The fifth chapter talks about the often found procedure of testing two drugs with a placebo and using the results to compare the efficiency of two drugs. Various statistical errors can creep in. These are thoroughly discussed. The sixth chapter talks about double dipping, i.e. using the same data to do exploratory analysis and hypothesis testing. It is the classic case of using in-sample statistics to extrapolate out-of-sample statistics. The author talks about arbitrary stopping rules that many researchers employ for cutting short an elaborate experiment when they find statistically significant findings at the initial stage. Instead of having a mindset which says, "I might have been lucky in the initial stage", the researchers over enthusiastically stops the experiment and reports truth inflated result. The seventh chapter talks about the dangers of dichotomizing continuous data. In many research papers, there is a tendency to divide the data in to two groups and run significance tests or ANOVA based tests, thus reducing the information available from the dataset. The author gives a few examples where dichotomization can lead to grave statistical errors.

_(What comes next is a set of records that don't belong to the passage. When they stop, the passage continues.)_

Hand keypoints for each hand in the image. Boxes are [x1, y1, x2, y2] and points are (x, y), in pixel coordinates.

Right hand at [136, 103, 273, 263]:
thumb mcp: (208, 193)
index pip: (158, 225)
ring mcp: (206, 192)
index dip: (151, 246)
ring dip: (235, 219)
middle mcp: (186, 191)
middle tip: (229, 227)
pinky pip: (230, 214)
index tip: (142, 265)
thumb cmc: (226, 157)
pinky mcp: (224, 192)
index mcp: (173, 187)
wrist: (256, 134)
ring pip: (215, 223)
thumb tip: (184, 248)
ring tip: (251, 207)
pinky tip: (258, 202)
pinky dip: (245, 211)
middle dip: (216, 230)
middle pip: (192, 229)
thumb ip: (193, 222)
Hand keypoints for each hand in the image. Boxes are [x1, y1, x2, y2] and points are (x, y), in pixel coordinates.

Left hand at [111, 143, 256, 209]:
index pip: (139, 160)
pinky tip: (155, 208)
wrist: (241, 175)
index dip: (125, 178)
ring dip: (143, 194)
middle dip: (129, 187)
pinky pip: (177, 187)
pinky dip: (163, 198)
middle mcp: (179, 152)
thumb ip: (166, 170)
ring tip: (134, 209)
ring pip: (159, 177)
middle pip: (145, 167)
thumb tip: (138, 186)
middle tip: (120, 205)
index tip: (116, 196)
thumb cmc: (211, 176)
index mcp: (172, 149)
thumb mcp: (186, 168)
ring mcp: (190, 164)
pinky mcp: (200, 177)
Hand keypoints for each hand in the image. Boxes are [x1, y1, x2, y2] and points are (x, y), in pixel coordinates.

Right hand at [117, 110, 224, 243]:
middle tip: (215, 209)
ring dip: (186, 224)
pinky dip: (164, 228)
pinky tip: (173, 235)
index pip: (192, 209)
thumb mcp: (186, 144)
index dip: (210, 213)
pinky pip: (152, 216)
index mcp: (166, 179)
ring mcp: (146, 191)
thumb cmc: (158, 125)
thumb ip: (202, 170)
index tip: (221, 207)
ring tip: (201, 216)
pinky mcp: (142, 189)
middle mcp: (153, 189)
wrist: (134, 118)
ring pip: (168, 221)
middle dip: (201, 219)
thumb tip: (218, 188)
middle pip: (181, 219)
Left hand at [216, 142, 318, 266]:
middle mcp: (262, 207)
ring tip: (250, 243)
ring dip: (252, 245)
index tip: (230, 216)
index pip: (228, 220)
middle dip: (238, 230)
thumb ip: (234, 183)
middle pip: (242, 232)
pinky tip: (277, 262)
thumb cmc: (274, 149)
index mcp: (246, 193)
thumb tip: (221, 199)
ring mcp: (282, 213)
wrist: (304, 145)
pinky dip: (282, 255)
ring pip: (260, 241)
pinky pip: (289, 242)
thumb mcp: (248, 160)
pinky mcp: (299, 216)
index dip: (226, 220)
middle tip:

The eighth chapter talks about basic errors that one does in doing regression analysis. The errors highlighted are
over reliance on stepwise regression methods like forward selection or backward elimination methods
confusing correlation and causation
confounding variables and Simpson’s paradox
The last few chapters gives general guidelines to improve research efforts, one of them being “reproducible research”.
Even though this book is a compilation of various statistical errors committed by researchers in various scientific fields, it can be read by anyone whose day job is data analysis and model building. In our age of data explosion, where there are far more people employed in analyzing data and who need not necessarily publish papers, this book would be useful to a wider audience. If one wants to go beyond the simple conceptual errors present in the book, one might have to seriously think about all the errors mentioned in the book and understand the math behind them.